You could then use the viser to visualize the results:

python viser/visualizer_monst3r.py --data results/davis_joint/bear
# if the dynamic mask is noisy, one could visualize per-frame pointcloud by adding: --no_mask

For the complete scripts to evaluate the camera pose / video depth / single-frame depth estimation on the Sintel, Bonn, KITTI, NYU-v2, TUM-dynamics, ScanNet, and DAVIS datasets. Please refer to the evaluation_script.md for more details.

Training

Please refer to the prepare_training.md for preparing the pretrained models and training/testing datasets.

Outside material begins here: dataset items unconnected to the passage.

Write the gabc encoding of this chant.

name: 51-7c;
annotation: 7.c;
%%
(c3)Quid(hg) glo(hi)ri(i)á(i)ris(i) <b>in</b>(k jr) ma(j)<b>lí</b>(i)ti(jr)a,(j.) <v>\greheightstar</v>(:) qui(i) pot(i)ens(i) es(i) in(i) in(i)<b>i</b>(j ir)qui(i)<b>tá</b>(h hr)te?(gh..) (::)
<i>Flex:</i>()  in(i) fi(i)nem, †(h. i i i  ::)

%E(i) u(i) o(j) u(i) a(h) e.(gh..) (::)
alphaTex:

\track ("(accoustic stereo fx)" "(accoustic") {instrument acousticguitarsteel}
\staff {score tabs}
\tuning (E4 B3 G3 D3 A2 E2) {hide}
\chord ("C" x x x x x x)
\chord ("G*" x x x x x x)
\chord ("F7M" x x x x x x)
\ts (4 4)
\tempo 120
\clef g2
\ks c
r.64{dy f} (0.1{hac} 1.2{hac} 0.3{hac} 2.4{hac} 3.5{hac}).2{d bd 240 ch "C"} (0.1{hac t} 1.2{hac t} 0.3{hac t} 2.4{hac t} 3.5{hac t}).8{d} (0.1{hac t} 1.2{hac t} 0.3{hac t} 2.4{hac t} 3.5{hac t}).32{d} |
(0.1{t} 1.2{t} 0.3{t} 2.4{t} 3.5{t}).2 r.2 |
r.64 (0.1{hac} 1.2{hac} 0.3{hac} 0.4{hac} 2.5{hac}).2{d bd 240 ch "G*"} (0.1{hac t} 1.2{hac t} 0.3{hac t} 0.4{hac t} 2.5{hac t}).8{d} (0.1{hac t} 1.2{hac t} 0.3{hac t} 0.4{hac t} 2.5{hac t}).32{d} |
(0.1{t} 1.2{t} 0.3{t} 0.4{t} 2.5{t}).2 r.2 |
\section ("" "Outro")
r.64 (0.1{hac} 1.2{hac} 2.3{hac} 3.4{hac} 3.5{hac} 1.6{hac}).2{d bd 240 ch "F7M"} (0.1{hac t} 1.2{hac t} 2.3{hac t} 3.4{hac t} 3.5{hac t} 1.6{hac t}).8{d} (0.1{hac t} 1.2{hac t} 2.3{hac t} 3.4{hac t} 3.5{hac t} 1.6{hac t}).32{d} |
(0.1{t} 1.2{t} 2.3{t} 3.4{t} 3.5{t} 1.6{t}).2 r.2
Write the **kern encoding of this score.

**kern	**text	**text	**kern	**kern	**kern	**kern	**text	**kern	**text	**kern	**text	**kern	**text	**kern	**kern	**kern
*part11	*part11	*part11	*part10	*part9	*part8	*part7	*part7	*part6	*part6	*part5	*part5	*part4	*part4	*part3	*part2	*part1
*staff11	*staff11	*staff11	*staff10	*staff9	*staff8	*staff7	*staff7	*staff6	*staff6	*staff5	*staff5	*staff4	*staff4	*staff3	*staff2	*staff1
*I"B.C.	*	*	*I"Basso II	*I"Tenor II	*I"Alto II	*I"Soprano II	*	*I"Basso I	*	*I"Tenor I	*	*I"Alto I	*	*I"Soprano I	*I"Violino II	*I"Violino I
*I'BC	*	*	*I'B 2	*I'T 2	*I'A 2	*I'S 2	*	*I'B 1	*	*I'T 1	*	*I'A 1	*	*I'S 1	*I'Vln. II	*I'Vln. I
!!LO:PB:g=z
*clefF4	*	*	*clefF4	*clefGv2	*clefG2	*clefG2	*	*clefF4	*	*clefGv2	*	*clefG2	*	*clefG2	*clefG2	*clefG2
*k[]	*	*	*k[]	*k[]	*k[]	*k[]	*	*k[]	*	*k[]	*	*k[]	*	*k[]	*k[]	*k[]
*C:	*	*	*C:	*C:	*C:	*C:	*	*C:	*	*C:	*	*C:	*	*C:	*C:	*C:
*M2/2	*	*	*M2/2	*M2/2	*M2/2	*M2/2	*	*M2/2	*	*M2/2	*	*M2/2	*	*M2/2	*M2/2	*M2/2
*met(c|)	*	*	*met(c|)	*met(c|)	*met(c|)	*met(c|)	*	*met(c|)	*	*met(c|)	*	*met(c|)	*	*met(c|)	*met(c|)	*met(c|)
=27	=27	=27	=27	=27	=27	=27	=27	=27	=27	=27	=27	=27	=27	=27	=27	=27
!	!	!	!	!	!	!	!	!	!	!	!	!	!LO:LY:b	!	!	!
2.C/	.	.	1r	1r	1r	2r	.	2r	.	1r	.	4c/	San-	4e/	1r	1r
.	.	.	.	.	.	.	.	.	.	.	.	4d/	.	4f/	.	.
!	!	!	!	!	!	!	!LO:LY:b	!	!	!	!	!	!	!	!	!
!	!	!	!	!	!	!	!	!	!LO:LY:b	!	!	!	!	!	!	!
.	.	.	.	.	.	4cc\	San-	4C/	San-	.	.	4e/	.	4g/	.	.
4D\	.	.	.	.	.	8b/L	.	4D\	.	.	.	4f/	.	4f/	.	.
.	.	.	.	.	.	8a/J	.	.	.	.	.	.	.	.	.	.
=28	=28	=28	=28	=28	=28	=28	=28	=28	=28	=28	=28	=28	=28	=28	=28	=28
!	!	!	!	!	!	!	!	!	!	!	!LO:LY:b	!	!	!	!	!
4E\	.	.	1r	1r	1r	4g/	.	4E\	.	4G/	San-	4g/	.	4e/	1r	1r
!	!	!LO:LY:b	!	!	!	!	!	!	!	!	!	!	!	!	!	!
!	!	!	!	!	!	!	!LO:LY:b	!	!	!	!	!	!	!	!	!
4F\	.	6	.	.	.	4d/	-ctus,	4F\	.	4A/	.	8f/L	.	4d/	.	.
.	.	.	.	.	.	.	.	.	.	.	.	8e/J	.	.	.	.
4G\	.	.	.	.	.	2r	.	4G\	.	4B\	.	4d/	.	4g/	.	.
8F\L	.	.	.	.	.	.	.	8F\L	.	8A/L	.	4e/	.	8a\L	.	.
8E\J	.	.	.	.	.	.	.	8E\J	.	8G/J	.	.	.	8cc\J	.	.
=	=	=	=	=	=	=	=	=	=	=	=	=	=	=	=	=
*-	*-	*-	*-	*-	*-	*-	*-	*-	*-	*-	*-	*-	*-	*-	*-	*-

Then, you can train the model using the following command:

CUDA_VISIBLE_DEVICES=0,1 torchrun --nproc_per_node=2 --master_port=29604 launch.py  --mode=train \
    --train_dataset="10_000 @ PointOdysseyDUSt3R(dset='train', z_far=80, dataset_location='data/point_odyssey', S=2, aug_crop=16, resolution=[(512, 288), (512, 384), (512, 336)], transform=ColorJitter, strides=[1,2,3,4,5,6,7,8,9], dist_type='linear_1_2', aug_focal=0.9)+ 5_000 @ TarTanAirDUSt3R(dset='Hard', z_far=80, dataset_location='data/tartanair', S=2, aug_crop=16, resolution=[(512, 288), (512, 384), (512, 336)], transform=ColorJitter, strides=[1,2,3,4,5,6,7,8,9], dist_type='linear_1_2', aug_focal=0.9)+ 1_000 @ SpringDUSt3R(dset='train', z_far=80, dataset_location='data/spring', S=2, aug_crop=16, resolution=[(512, 288), (512, 384), (512, 336)], transform=ColorJitter, strides=[1,2,3,4,5,6,7,8,9], dist_type='linear_1_2', aug_focal=0.9)+ 4_000 @ Waymo(ROOT='data/waymo_processed', pairs_npz_name='waymo_pairs_video.npz', aug_crop=16, resolution=[(512, 288), (512, 384), (512, 336)], transform=ColorJitter, aug_focal=0.9)"   \
    --test_dataset="1000 @ PointOdysseyDUSt3R(dset='test', z_far=80, dataset_location='data/point_odyssey', S=2, strides=[1,2,3,4,5,6,7,8,9], resolution=[(512, 288)], seed=777)+ 1000 @ SintelDUSt3R(dset='final', z_far=80, S=2, strides=[1,2,3,4,5,6,7,8,9], resolution=[(512, 224)], seed=777)"   \
    --train_criterion="ConfLoss(Regr3D(L21, norm_mode='avg_dis'), alpha=0.2)"  \
    --test_criterion="Regr3D_ScaleShiftInv(L21, gt_scale=True)"   \
    --pretrained="checkpoints/DUSt3R_ViTLarge_BaseDecoder_512_dpt.pth"   \
    --lr=0.00005 --min_lr=1e-06 --warmup_epochs=3 --epochs=50 --batch_size=4 --accum_iter=4  \
    --save_freq=3 --keep_freq=5 --eval_freq=1  \
    --output_dir="results/MonST3R_PO-TA-S-W_ViTLarge_BaseDecoder_512_dpt"

Citation

If you find our work useful, please cite:

@article{zhang2024monst3r,
  author    = {Zhang, Junyi and Herrmann, Charles and Hur, Junhwa and Jampani, Varun and Darrell, Trevor and Cole, Forrester and Sun, Deqing and Yang, Ming-Hsuan},
  title     = {MonST3R: A Simple Approach for Estimating Geometry in the Presence of Motion},
  journal   = {arXiv preprint arxiv:2410.03825},
  year      = {2024}
}

Acknowledgements

Our code is based on DUSt3R and CasualSAM, our camera pose estimation evaluation script is based on LEAP-VO, and our visualization code is based on Viser. We thank the authors for their excellent work!